Rigo shook his head, telling her he wasn’t finished. “And I’m going to do whatever it takes to prove I came back for the right reasons. I’m going to earn back your trust.”

He trailed his finger off slowly. She stood perfectly still, unable to break that hard stare.

“And once I do, I’m not stopping there.”

* * *

Rigo couldn’t believe he’d been so direct. The look on Gloria’s face told him that he should have thought that one through before he spoke. But he couldn’t help it.

“I came back to apologize to you, Gloria. To set things right between us.” He needed her to know. “But I know now I’m not going to be right without you. Not ever.”
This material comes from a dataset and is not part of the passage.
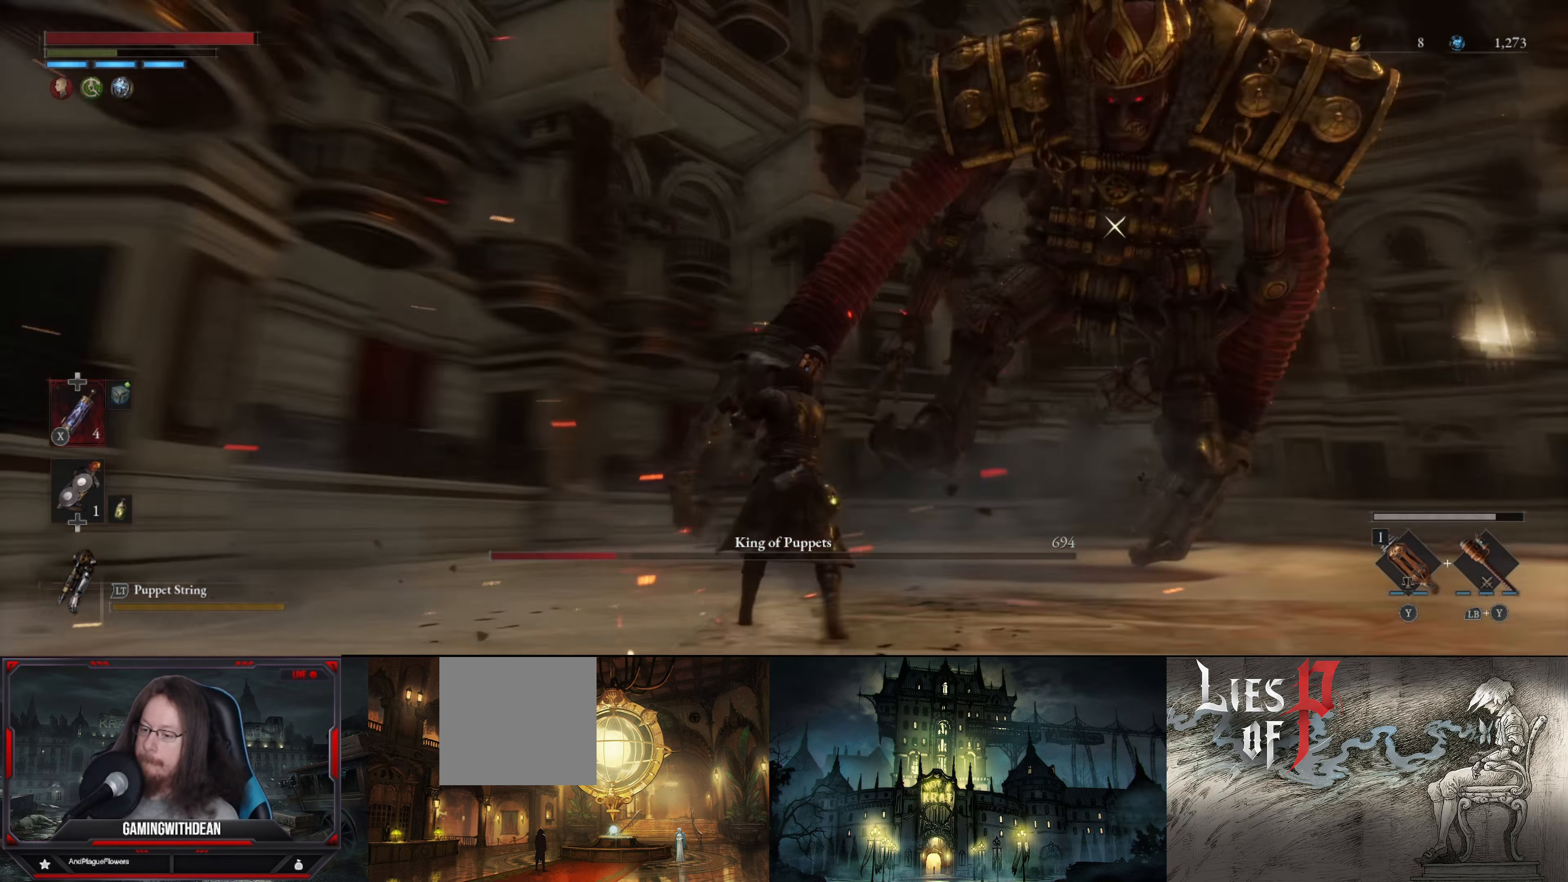
{"buttons": ["B"], "left_stick": "up", "right_stick": "center", "events": [[84, "left_stick", "up-left"], [300, "left_stick", "up"], [433, "B", "down"]]}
She still didn’t speak. The silence began to spread, threatening to shut down the hard-won emotional truce that had settled between them since her unexpected phone call. His heart still pumped furiously, but the adrenaline began to turn to ice. In the past, Rigo had dealt with overwhelming emotions and uncomfortable situations by numbing them with alcohol or just turning and walking away.

But he’d learned he was stronger than that. Rigo’s counselors had shown him that he had never backed down from a wave, he’d never backed down from a bullet—and he used that knowledge to know he wasn’t going to back down now.

“Glo. Please. Just say something. If I’m making you uncomfortable, tell me. But I’m not leaving. Not this time.”

She spoke, so softly he almost missed it. “You can stay.”

He watched the rise and fall of her chest. Measured, steady. Almost too measured, as though she were focused on the simple act of breathing.

“I don’t want to upset you.”

“You didn’t upset me. You surprised me.” She paused and ruffled her fingers through her hair, shifting her gaze downward. “You scared me.”

Rigo nodded. That was understandable. He’d scared himself. “How so?”